Wir werden natürlich diesem Misstrauensantrag nicht zustimmen, und ich möchte mit einem weiteren Zitat von unserem Herrn Stadtrat enden: „Eine moderne Sozialpolitik bedeutet zwei Dinge: Menschen rasch und unkompliziert zu helfen, wenn sie in Not geraten und Menschen schnellstmöglich ins Erwerbsleben zu bringen.“ Herr Kollege Wölbitsch, Sie haben gesagt, Solidarität ist keine Einbahnstraße, alle sollen ihren Beitrag leisten. Vielleicht treffen wir uns dann doch auch noch bei den Vermögens- und Erbschaftssteuern. Wir werden sehen. Vielen Dank. (Beifall bei der SPÖ.)
Vorsitzende GRin Gabriele Mörk: Als Nächste zu Wort gemeldet ist Frau GRin Mag. Hungerländer, und ich erteile es ihr. Bitte, Frau Gemeinderätin.
GRin Mag. Caroline Hungerländer (ÖVP): (Zwischenruf) Es gab einen Zwischenruf. Ich habe noch kein einziges Wort gesagt. Ich habe es leider nicht gehört, es war aber sicher ein wertvoller Beitrag.
Geschätzte Damen und Herren, ich gehe jetzt auf einige Punkte der Vorredner ein. Kollegin Hanke, Sie haben leider die Aussage des Herrn Stadtrat mit dem Mittelalter nicht ganz korrekt wiedergegeben. Ich habe sie wortwörtlich da: „Ich halte es für einen unerträglichen Zynismus, dass die spätgeborenen das abgetragene Gewand von den älteren Geschwistern tragen sollen, das ist Mittelalter.“ Das war keine Armutsdefinition, da war nicht die Frage, wer nach einer Winterjacke sucht. Da geht es darum, dass Gewand weitergegeben wird, und es zeigt das Selbstverständnis des Herrn Stadtrat, nämlich dass er völlig abgehoben ist, völlig fern der Realität. (Beifall bei der ÖVP.)

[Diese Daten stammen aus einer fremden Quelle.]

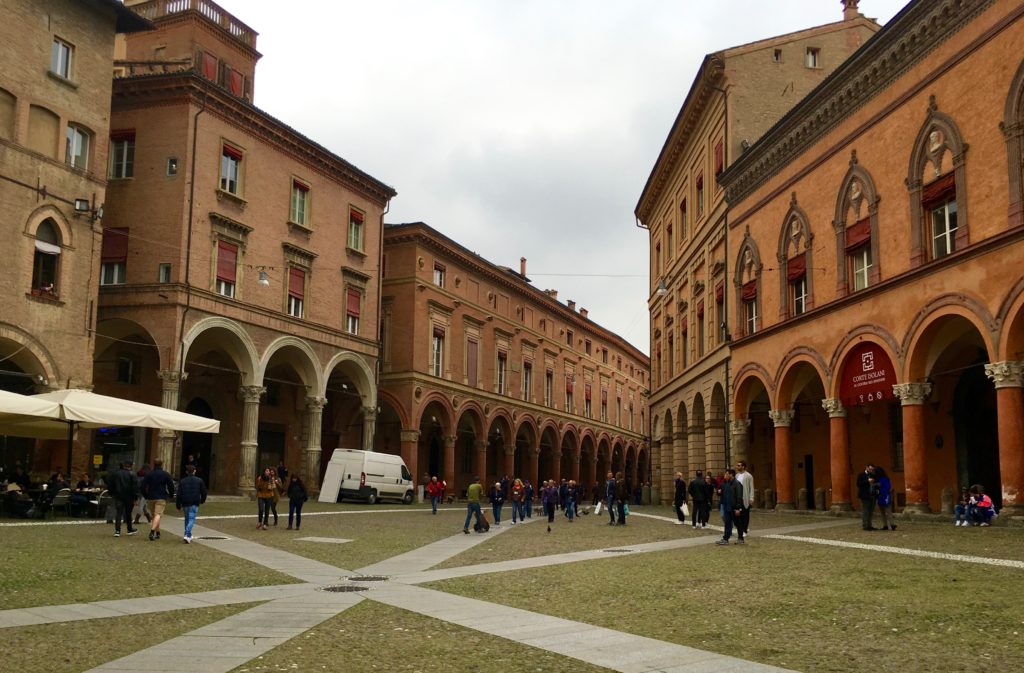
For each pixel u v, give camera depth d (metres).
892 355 24.41
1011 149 20.19
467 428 61.97
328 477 41.91
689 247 44.00
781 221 31.64
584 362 78.56
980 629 8.49
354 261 45.88
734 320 35.47
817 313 28.44
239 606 10.33
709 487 26.48
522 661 7.41
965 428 27.12
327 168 43.91
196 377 40.50
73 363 29.39
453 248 54.56
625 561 15.70
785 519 27.20
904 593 10.78
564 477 75.06
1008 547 15.79
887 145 25.25
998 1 20.78
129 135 36.41
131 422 24.31
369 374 46.19
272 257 39.81
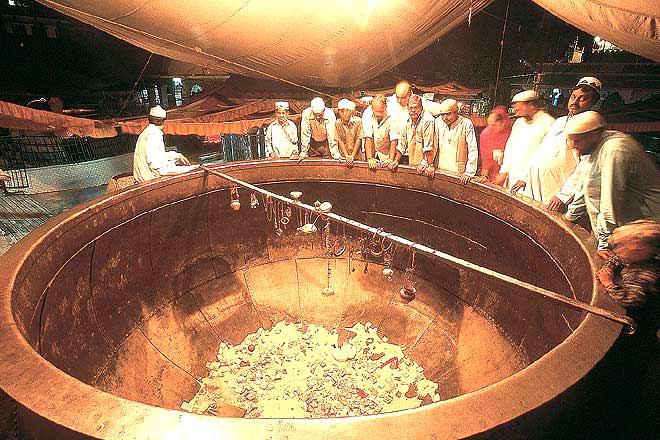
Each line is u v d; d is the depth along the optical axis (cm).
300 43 681
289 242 471
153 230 366
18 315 182
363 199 454
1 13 1345
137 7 588
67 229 269
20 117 693
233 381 351
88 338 280
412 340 393
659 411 160
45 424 120
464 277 385
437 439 112
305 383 348
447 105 455
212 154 1590
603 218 266
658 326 170
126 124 779
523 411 120
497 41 1159
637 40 410
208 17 608
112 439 112
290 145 559
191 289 409
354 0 613
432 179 398
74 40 1469
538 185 395
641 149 263
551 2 483
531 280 300
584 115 274
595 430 153
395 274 444
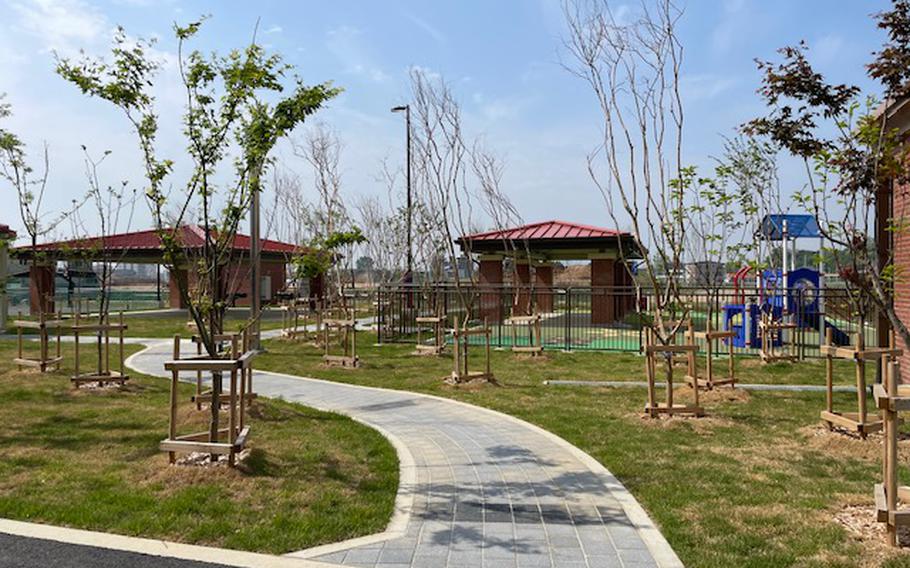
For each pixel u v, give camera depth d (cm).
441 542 448
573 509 518
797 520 481
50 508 491
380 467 634
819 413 873
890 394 438
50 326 1213
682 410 852
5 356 1457
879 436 702
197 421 798
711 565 406
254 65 623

Unser Klubobmann, Frau Kollegin Hanke, hat eine sehr interessante Frage gestellt, und ich habe bis jetzt keine Antwort gehört. Er hat nämlich gefragt, welche Arbeitsanreize man setzt, wenn jemand ein Haushaltseinkommen von 4.000 EUR netto hat auf Grund von Transferleistungen. Wie viel müsste der brutto verdienen, damit er netto auf das Gleiche kommt, wenn er arbeiten geht? Haben Sie nicht beantwortet. Das ist aber eine äußerst relevante Frage, weil wir genau da ansetzen müssen. Sie sagen, Sie wollen Arbeitsanreize setzen. Welchen Arbeitsanreiz setzen Sie für jemanden, der 4.000 EUR netto als Haushaltseinkommen aus Transferleistungen bekommt? Sie sind leider eine Antwort schuldig geblieben. (Beifall bei der ÖVP.)
Sie loben Kürzungen der Mindestsicherung und Sanktionen. Ich sage Ihnen, die gesetzliche Grundlage dafür hat die Volkspartei geschaffen, nämlich mit dem Integrationsgesetz 2017. Da haben wir zum ersten Mal festgelegt, dass Integrationsleistungen verpflichtend erbracht werden müssen. Das war ja für Wien lange Zeit völlig ausgeschlossen, dass jemand zur Integration verpflichtet werden muss! Aber wir haben die gesetzliche Grundlage dafür gemacht, auf deren Basis Sie jetzt hier stehen und sagen: Wir führen Kürzungen durch. Bitte vergessen Sie das nicht, Frau Kollegin. (Beifall bei der ÖVP.)